◆ **PROBLEM TO SOLVE**:
Which of the lines below contain the string "down"? Copy each one.

◆ **EXERCISE INPUT**:
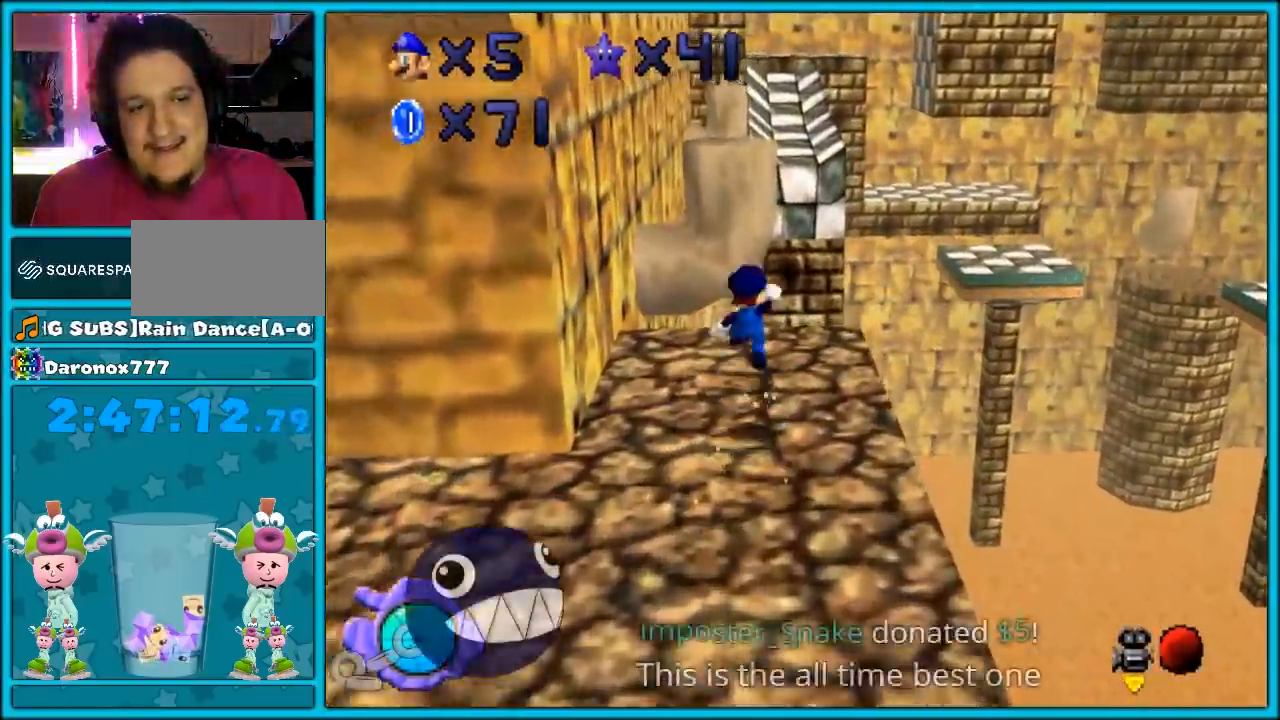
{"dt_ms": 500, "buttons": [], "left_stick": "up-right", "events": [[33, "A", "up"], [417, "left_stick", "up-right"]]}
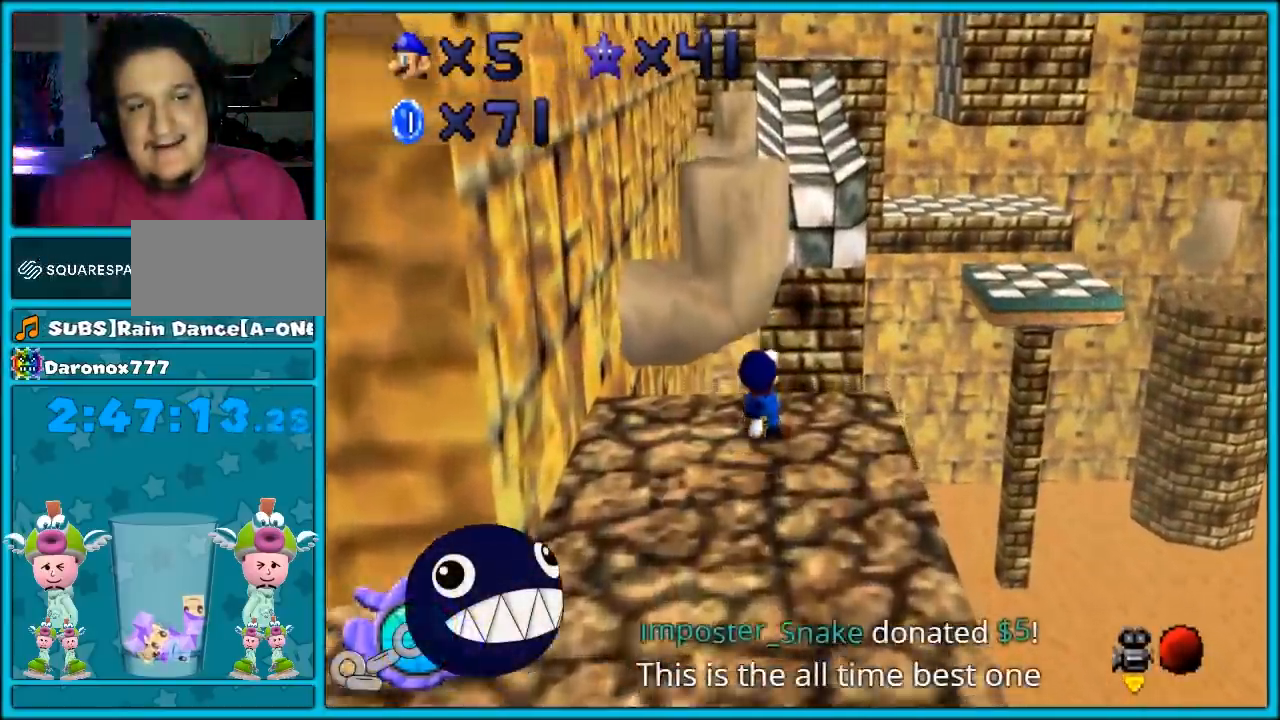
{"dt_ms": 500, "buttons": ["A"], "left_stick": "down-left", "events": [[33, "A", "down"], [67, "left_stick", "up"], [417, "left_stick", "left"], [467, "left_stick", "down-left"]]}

* * *

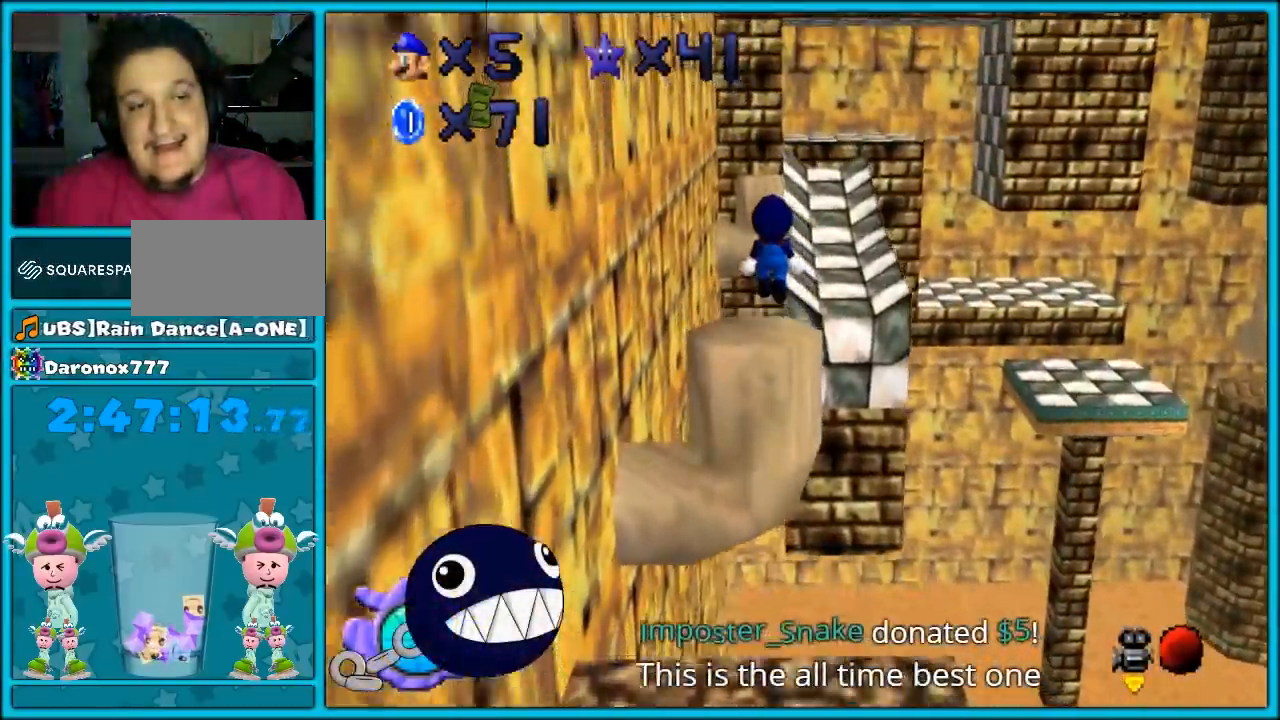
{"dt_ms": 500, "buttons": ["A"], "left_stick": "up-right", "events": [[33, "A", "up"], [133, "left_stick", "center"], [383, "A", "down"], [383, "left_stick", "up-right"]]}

◆ **RESPONSE TO THIS EXERCISE**:
{"dt_ms": 500, "buttons": ["A"], "left_stick": "down-left", "events": [[33, "A", "down"], [67, "left_stick", "up"], [417, "left_stick", "left"], [467, "left_stick", "down-left"]]}
{"dt_ms": 500, "buttons": ["A"], "left_stick": "up-right", "events": [[33, "A", "up"], [133, "left_stick", "center"], [383, "A", "down"], [383, "left_stick", "up-right"]]}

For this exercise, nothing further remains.